Los puñetazos desordenados golpearon a He Fangtuo, pero este ni siquiera se inmutó.

—¿Eso es todo lo que tienes?

¿Esos movimientos vistosos pero ineficaces?

—preguntó He Fangtuo, entrecerrando los ojos y observando con frialdad al Sacerdote Taoísta que tenía delante.

Para entonces, Du Sanjiang también estaba desesperado, pero aún miraba al Sacerdote Taoísta con algo de esperanza, deseando que pudiera derrotar a He Fangtuo.

Si He Fangtuo era realmente imbatible esta noche, entonces la Familia Du estaría acabada.

Al Sacerdote Taoísta se le cortó la respiración, su rostro se volvió ceniciento; temiendo responder, reunió todas sus fuerzas y lanzó un puñetazo al pecho de He Fangtuo.

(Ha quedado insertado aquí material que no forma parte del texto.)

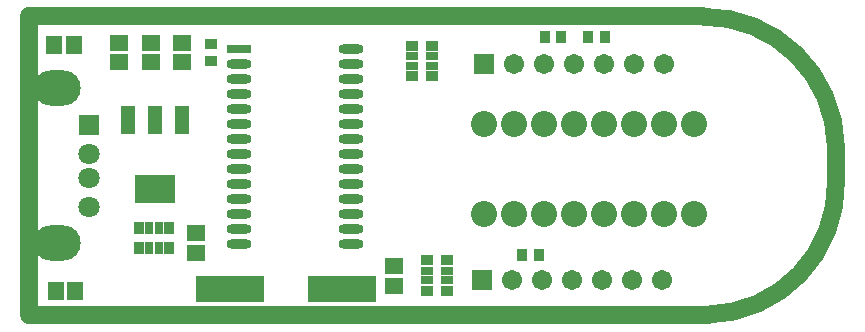
<source format=gts>
G04 Layer_Color=8388736*
%FSLAX25Y25*%
%MOIN*%
G70*
G01*
G75*
%ADD14C,0.05905*%
%ADD40R,0.06312X0.05721*%
%ADD41R,0.03556X0.04343*%
%ADD42R,0.04737X0.09265*%
%ADD43R,0.13595X0.09265*%
%ADD44R,0.05721X0.06312*%
%ADD45R,0.03359X0.04343*%
%ADD46R,0.02572X0.04343*%
%ADD47O,0.08280X0.03162*%
%ADD48R,0.08280X0.03162*%
%ADD49R,0.22847X0.09068*%
%ADD50R,0.04343X0.03556*%
%ADD51R,0.04343X0.03359*%
%ADD52R,0.04343X0.02572*%
%ADD53C,0.08674*%
%ADD54C,0.07099*%
%ADD55R,0.07099X0.07099*%
%ADD56O,0.15761X0.11824*%
%ADD57C,0.06706*%
%ADD58R,0.06706X0.06706*%
D14*
X565623Y424540D02*
G03*
X608392Y469154I-922J43691D01*
G01*
Y480167D02*
G03*
X563607Y523922I-44270J-515D01*
G01*
X339547Y424347D02*
X483500D01*
X483693Y424540D02*
X500500D01*
X608392Y469154D02*
Y480167D01*
X339547Y514500D02*
Y523922D01*
Y488500D02*
Y501000D01*
Y514500D01*
Y424347D02*
Y448500D01*
Y488500D01*
X500500Y424540D02*
X565623D01*
X339547Y523922D02*
X563607D01*
D40*
X395000Y445252D02*
D03*
Y451748D02*
D03*
X461000Y434252D02*
D03*
Y440748D02*
D03*
X380000Y508752D02*
D03*
Y515248D02*
D03*
X390500Y508752D02*
D03*
Y515248D02*
D03*
X369500Y508752D02*
D03*
Y515248D02*
D03*
D41*
X509256Y444500D02*
D03*
X503744D02*
D03*
X525744Y517000D02*
D03*
X531256D02*
D03*
X511244D02*
D03*
X516756D02*
D03*
D42*
X390555Y489516D02*
D03*
X381500D02*
D03*
X372445D02*
D03*
D43*
X381500Y466484D02*
D03*
D44*
X347752Y514500D02*
D03*
X354248D02*
D03*
X354748Y432500D02*
D03*
X348252D02*
D03*
D45*
X386216Y453346D02*
D03*
X375980D02*
D03*
X386216Y446654D02*
D03*
X375980D02*
D03*
D46*
X382673Y453346D02*
D03*
X379524D02*
D03*
X382673Y446654D02*
D03*
X379524D02*
D03*
D47*
X446701Y448000D02*
D03*
Y453000D02*
D03*
Y458000D02*
D03*
Y463000D02*
D03*
Y468000D02*
D03*
Y473000D02*
D03*
Y478000D02*
D03*
Y483000D02*
D03*
Y488000D02*
D03*
Y493000D02*
D03*
Y498000D02*
D03*
Y503000D02*
D03*
Y508000D02*
D03*
Y513000D02*
D03*
X409299Y448000D02*
D03*
Y453000D02*
D03*
Y458000D02*
D03*
Y463000D02*
D03*
Y468000D02*
D03*
Y473000D02*
D03*
Y478000D02*
D03*
Y483000D02*
D03*
Y488000D02*
D03*
Y493000D02*
D03*
Y498000D02*
D03*
Y503000D02*
D03*
Y508000D02*
D03*
D48*
Y513000D02*
D03*
D49*
X443701Y433000D02*
D03*
X406299D02*
D03*
D50*
X400000Y514756D02*
D03*
Y509244D02*
D03*
D51*
X467154Y514217D02*
D03*
Y503980D02*
D03*
X473846Y514217D02*
D03*
Y503980D02*
D03*
X472154Y442717D02*
D03*
Y432480D02*
D03*
X478847Y442717D02*
D03*
Y432480D02*
D03*
D52*
X467154Y510673D02*
D03*
Y507524D02*
D03*
X473846Y510673D02*
D03*
Y507524D02*
D03*
X472154Y439173D02*
D03*
Y436024D02*
D03*
X478847Y439173D02*
D03*
Y436024D02*
D03*
D53*
X491000Y458075D02*
D03*
Y488075D02*
D03*
X501000Y458075D02*
D03*
Y488075D02*
D03*
X511000Y458075D02*
D03*
Y488075D02*
D03*
X521000Y458075D02*
D03*
Y488075D02*
D03*
X531000Y458075D02*
D03*
Y488075D02*
D03*
X541000Y458075D02*
D03*
Y488075D02*
D03*
X551000Y458075D02*
D03*
Y488075D02*
D03*
X561000D02*
D03*
Y458075D02*
D03*
D54*
X359500Y470198D02*
D03*
Y460355D02*
D03*
Y478072D02*
D03*
D55*
Y487914D02*
D03*
D56*
X348831Y448269D02*
D03*
Y500001D02*
D03*
D57*
X550500Y436000D02*
D03*
X540500D02*
D03*
X530500D02*
D03*
X520500D02*
D03*
X500500D02*
D03*
X510500D02*
D03*
X551000Y508000D02*
D03*
X541000D02*
D03*
X531000D02*
D03*
X521000D02*
D03*
X501000D02*
D03*
X511000D02*
D03*
D58*
X490500Y436000D02*
D03*
X491000Y508000D02*
D03*
M02*

</source>
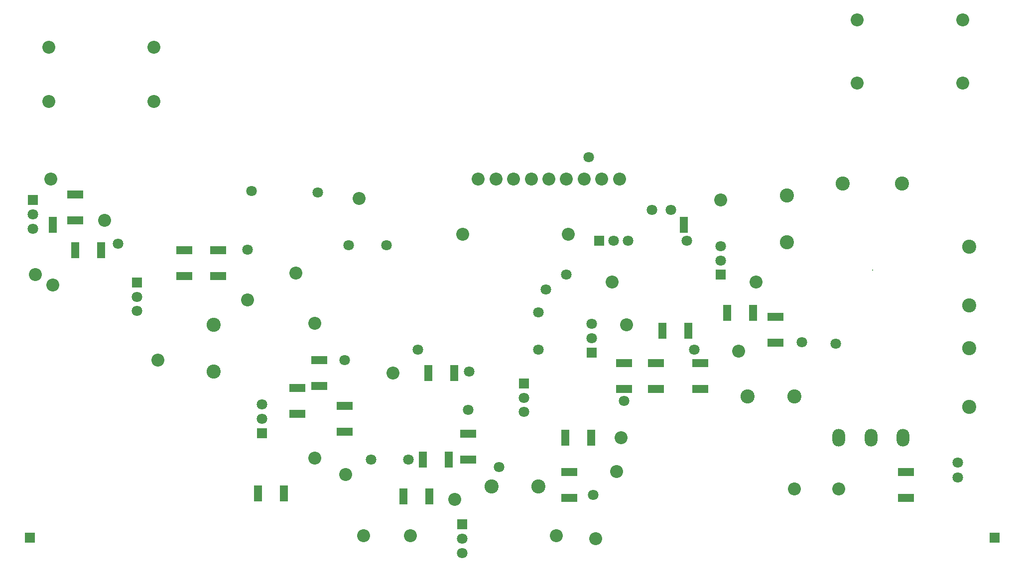
<source format=gts>
%FSTAX23Y23*%
%MOMM*%
%SFA1B1*%

%IPPOS*%
%ADD23R,1.403197X2.803194*%
%ADD24R,2.803194X1.403197*%
%ADD25C,2.203196*%
%ADD26R,1.803196X1.803196*%
%ADD27C,0.203200*%
%ADD28C,2.403195*%
%ADD29C,1.803196*%
%ADD30R,1.803196X1.803196*%
%ADD31O,2.203196X3.003194*%
%LNpcbbyb2aver3-1*%
%LPD*%
G54D23*
X118699Y60749D03*
X1143D03*
X130449Y45749D03*
X126049D03*
X98549Y24499D03*
X102949D03*
X78699Y20749D03*
X74299D03*
X119449Y42749D03*
X115049D03*
X15249Y56449D03*
X19649D03*
X46299Y14999D03*
X50699D03*
X75449Y14499D03*
X71049D03*
X79699Y35499D03*
X75299D03*
G54D24*
X121499Y32799D03*
Y37199D03*
X156499Y18699D03*
Y14299D03*
X113999Y32799D03*
Y37199D03*
X99249Y14299D03*
Y18699D03*
X81999Y25199D03*
Y20799D03*
X39499Y56449D03*
Y52049D03*
X56749Y37699D03*
Y33299D03*
X134249Y4508D03*
Y4068D03*
X15249Y65949D03*
Y61549D03*
X108499Y37199D03*
Y32799D03*
X33749Y52049D03*
Y56449D03*
X52999Y32949D03*
Y28549D03*
X60999Y29949D03*
Y25549D03*
G54D25*
X81143Y59122D03*
X9905D03*
X11463Y50499D03*
X106499Y50999D03*
X127999Y39249D03*
X28656Y81749D03*
X10749D03*
X107249Y18749D03*
X103749Y07309D03*
X69249Y35499D03*
X55999Y43999D03*
X96999Y07809D03*
X44499Y47999D03*
X55999Y21006D03*
X108999Y43749D03*
X145039Y15749D03*
X72249Y07809D03*
X130999Y50999D03*
X20249Y61549D03*
X137499Y15749D03*
X64249Y07809D03*
X107999Y24499D03*
X79749Y13999D03*
X124999Y64999D03*
X29249Y37749D03*
X08499Y52249D03*
X10749Y90999D03*
X28656D03*
X166105Y95626D03*
X148198D03*
X83749Y68499D03*
X86749D03*
X92749D03*
X89749D03*
X101749D03*
X104749D03*
X98749D03*
X95749D03*
X107749D03*
X1108D03*
X166105Y84876D03*
X148198D03*
X635Y65249D03*
X52749Y52499D03*
X61249Y18249D03*
G54D26*
X171499Y07499D03*
X07499D03*
X104309Y57999D03*
G54D27*
X150749Y52999D03*
G54D28*
X137499Y31499D03*
X129499D03*
X93999Y16249D03*
X85999D03*
X167249Y29749D03*
Y39749D03*
X38749Y43749D03*
Y35749D03*
X167249Y46999D03*
Y56999D03*
X136249Y57749D03*
Y65749D03*
X155749Y67749D03*
X145749D03*
G54D29*
X80999Y04869D03*
Y07309D03*
X124999Y57129D03*
Y54689D03*
X106749Y57999D03*
X109189D03*
X102999Y43879D03*
Y41439D03*
X91499Y31309D03*
Y28869D03*
X46999Y27749D03*
Y30189D03*
X25749Y46059D03*
Y48499D03*
X07999Y62499D03*
Y60059D03*
X93999Y39499D03*
Y45879D03*
X165249Y20289D03*
Y17749D03*
X65499Y20749D03*
X71879D03*
X68129Y57249D03*
X61749D03*
X56499Y66249D03*
X45249Y66499D03*
X102499Y72249D03*
X116499Y63249D03*
X144499Y40499D03*
X138749Y40749D03*
X113249Y63249D03*
X119249Y57999D03*
X120499Y39499D03*
X98749Y52249D03*
X103249Y14749D03*
X87249Y19499D03*
X9525Y49749D03*
X73499Y39499D03*
X82249Y35749D03*
X81999Y29249D03*
X60999Y37749D03*
X108499Y30749D03*
X44499Y56499D03*
X22499Y57499D03*
G54D30*
X80999Y09749D03*
X124999Y52249D03*
X102999Y38999D03*
X91499Y33749D03*
X46999Y25309D03*
X25749Y50939D03*
X07999Y64939D03*
G54D31*
X155959Y24499D03*
X150499D03*
X145039D03*
M02*
</source>
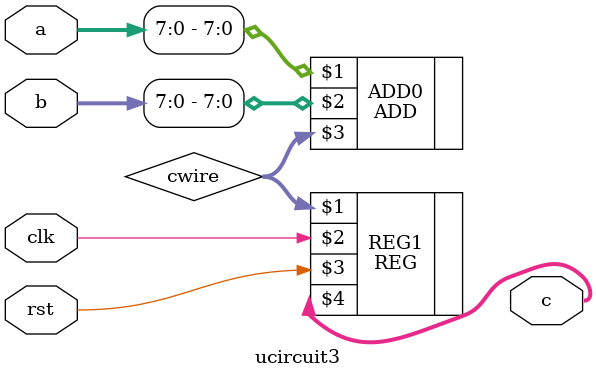
<source format=v>
`timescale 1ns / 1ps 

module ucircuit3(clk, rst, a, b, c);

input clk, rst;
input [31:0] a;
input [15:0] b;
output [7:0] c;
wire [7:0] cwire;

ADD #(.DATAWIDTH(8)) ADD0(a[7:0], b[7:0], cwire);
REG #(.DATAWIDTH(8)) REG1(cwire, clk, rst, c);

endmodule

</source>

El puñetazo golpeó a He Fangtuo de lleno en el pecho con un ruido sordo, pero él permaneció inmóvil, absorbiendo el golpe.

—¡No, no, no, no puede ser!

He Fangtuo se mantuvo firme, recibiendo todo el impacto del golpe sin esquivarlo, y el miedo comenzó a llenar los ojos del Sacerdote Taoísta.

—Jajaja, Du Sanjiang, ¡parece que tu astucia tiene un límite!

¡Hoy es el día en que me vengaré!

He Fangtuo se mofó y luego asestó una fuerte bofetada en la cara del Sacerdote Taoísta.

La contundente bofetada, cargada con todo el odio de He Fangtuo, provocó un grotesco crujido mientras la cabeza del Sacerdote Taoísta giraba trescientos sesenta grados sobre su cuello, quedando finalmente frente a Du Sanjiang.